STA 142A Statistical Learning I

Discussion 7: Introduction to Numerical Optimization

TA: Tesi Xiao

In general, an optimization problem can be formulated as

\[\underset{x}{\text{minimize}}\quad f(x), \quad\text{ subject to }x\in \mathcal{C}\]

The function $f(x)$ is the objective function and the set $\mathcal{C}$ are called the constraint set. In particular, the stanford form of a continuous optimization problem is

\[\begin{aligned} \underset{x}{\text{minimize}}\quad & f(x)\\ \text{subject to}\quad & g_i(x)\leq 0, i =1,\dots m\\ & h_j(x) = 0, j=1,\dots, p \end{aligned}\]

where

$f:\mathbb{R}^d \rightarrow \mathbb{R}$ is the objective function to be minimized over d-dimensional vector $x$
$g_i(x)\leq 0$ are called inequality constraints
$h_j(x)=0$ are called equality constraints
$m, p \geq 0$
Unconstrained vs. Constrained: If $m=p=0$ in the above formulation, then the problem is an unconstrained optimization problem. The constraint set $\mathcal{C} \equiv \mathbb{R}^d$.
Convex vs. Non-convex:
- When the objective function $f(x)$ is convex, the optimization problem above enjoys certain property: the minimum value either is obtained at the point $\nabla f(x)=0$ or on the boundary of the constraint set $\mathcal{C}$.
- If the objective function $f(x)$ is non-convex (not convex), the optimization problem can be complicated with different local minima and the global minimum point can be so hard to find.

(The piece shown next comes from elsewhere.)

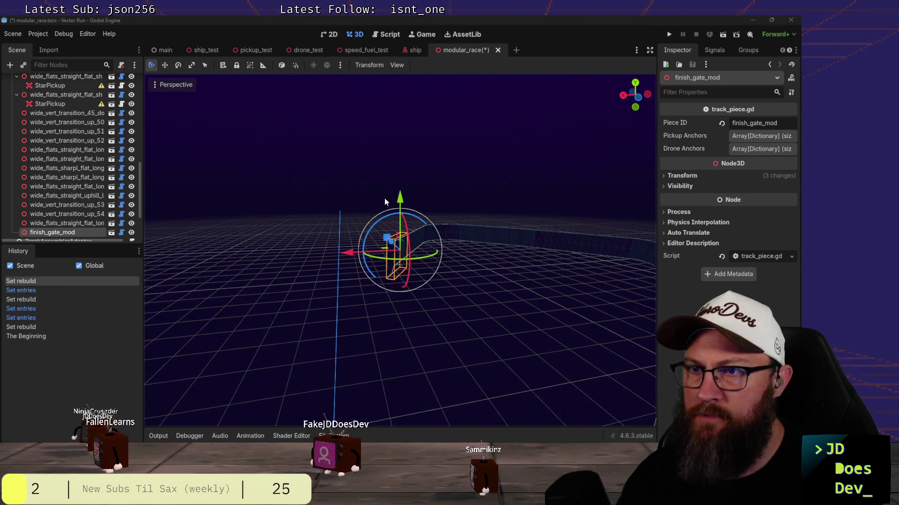
{"action": "key", "text": "alt+Tab"}
{"action": "key", "text": "alt+Tab"}
{"action": "key", "text": "alt+Tab"}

Question: Why we need to investigate optimization algorithms for solving problems above?

For most cases, a closed-form solution $x^\star = \underset{x\in\mathcal{C}}{\arg\min}~ f(x)$ is unable to find, even in the convex setting. For example, in Linear Regression, we know that $\hat{\beta} = \arg\min~ \Vert Y-X\beta \Vert^2 = (X^\top X)^{-1} X^\top Y$. The objective function $\Vert Y-X\beta \Vert^2$ here is a convex function of $\beta$. However, for Logistic Regression, $\hat{\beta} = \arg\min~\sum_{i=1}^{n} \log (1+\exp^{-y_i (x_i^\top \beta)})$ does not has an explicit expression, even though the logistic loss here is convex. Therefore, for these cases, we aim to find the approximate solution by some algorithms.

Uniform Grid Method

The naive algorithm is the uniform grid method. In the 1-d case, assume we know a rough interval $[L,R]$ that contains the optimal solution. Then, we can form a grid with $N$ points uniformly on this interval $[L,R]$. Check all the function values of these points and return the one with the smallest function value. However, this method has certain limitations:

The uniform grid approach requires the prior information of $x^\star$. In the unconstrained setting, it may be hard to find such an interval containing the optimal solution.
The curse of dimensionality: In the 1-d cases, the above method is simply to check $N$ different points on $[L,R]$. However, when the dimension $d$ increases, the number of points to check is growing in the order of $N^d$.
The above method faild to leverage the property of $f(x)$.

First-order Method: Gradient Descent

Assume $f(x)$ is convex and $f’(x)$ is its derivative. The Gradient Descent (GD) algorithm moves the iterate along the negative gradient direction at each step.

One can show that the iterate generated by GD converge to the optimal solution $x^\star$ when the objective function $f(x)$ is strongly-convex.

Remark

GD is also commonly used for solving non-convex problems to find some local minima.
$f’‘(x)$ (the curvature of $f(x)$) can also be utilized to find $x^\star$. These algorithms are calls Second-order Methods. For example, Newton’s method.